The Art of Showing Up: How to Build Habits That Actually Stick
- Cary Lam
- Sep 25
- 4 min read

When determining the size or complexity of a new habit, ask yourself a simple but powerful question: What can I stick to — even on my worst day?
That question is the gateway to lasting change. It’s easy to set big goals when we’re feeling motivated. You might imagine yourself running five miles every morning, meditating for an hour, or writing a chapter of your book each night. But here’s the problem: life doesn’t always cooperate. There will be days when you’re tired, stressed, short on time, or simply not in the mood.
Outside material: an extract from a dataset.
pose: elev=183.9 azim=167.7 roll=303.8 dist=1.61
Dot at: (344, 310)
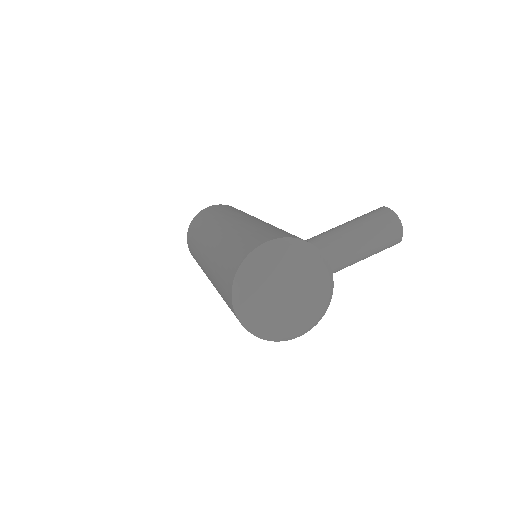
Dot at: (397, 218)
If your new habit only works when the stars align, it’s not a habit — it’s a fantasy.
The secret is to start small. Start with the version of the habit that feels almost laughably easy. Then master the art of showing up, no matter what. From there, you can build momentum, confidence, and resilience. And eventually, you’ll find yourself advancing naturally to the bigger goals you once dreamed of.
Why “Worst-Day Habits” Work
Think about the last time you tried to create a new routine. Chances are, you started with enthusiasm. For a few days, maybe even a week, you stick with it. But then came a stressful work deadline, a family obligation, or just a dip in motivation. Suddenly, the habit felt overwhelming. You skipped a day. Then another. And soon the routine was abandoned altogether.
By contrast, worst-day habits are designed to survive. If your habit is to do 10 push-ups, you can probably manage even when you’re busy or exhausted. If your habit is to write one sentence in your journal, you can do it even when you’re uninspired. These micro-commitments lower the barrier to entry so drastically that excuses lose their power.
Consistency beats intensity. A single 30-minute workout does less for your long-term health than a daily 5-minute routine you actually sustain. A sentence a day eventually turns into pages, chapters, even books — but only if you keep showing up.
Mastering the Art of Showing Up
The first milestone in habit formation isn’t perfection. Its presence.
When you “show up,” you cast a vote for the identity you’re trying to build. Even if the action is small, the signal is clear: I’m the type of person who does this. Once that identity takes root, missing a habit feels out of character, and your brain starts to nudge you back on track.
Here are a few strategies to help you master the art of showing up:
1. Shrink the habit until it’s impossible to fail. Want to floss? Start with one tooth. Want to read more? Open the book and read a single paragraph. The absurdly easy starting point removes resistance.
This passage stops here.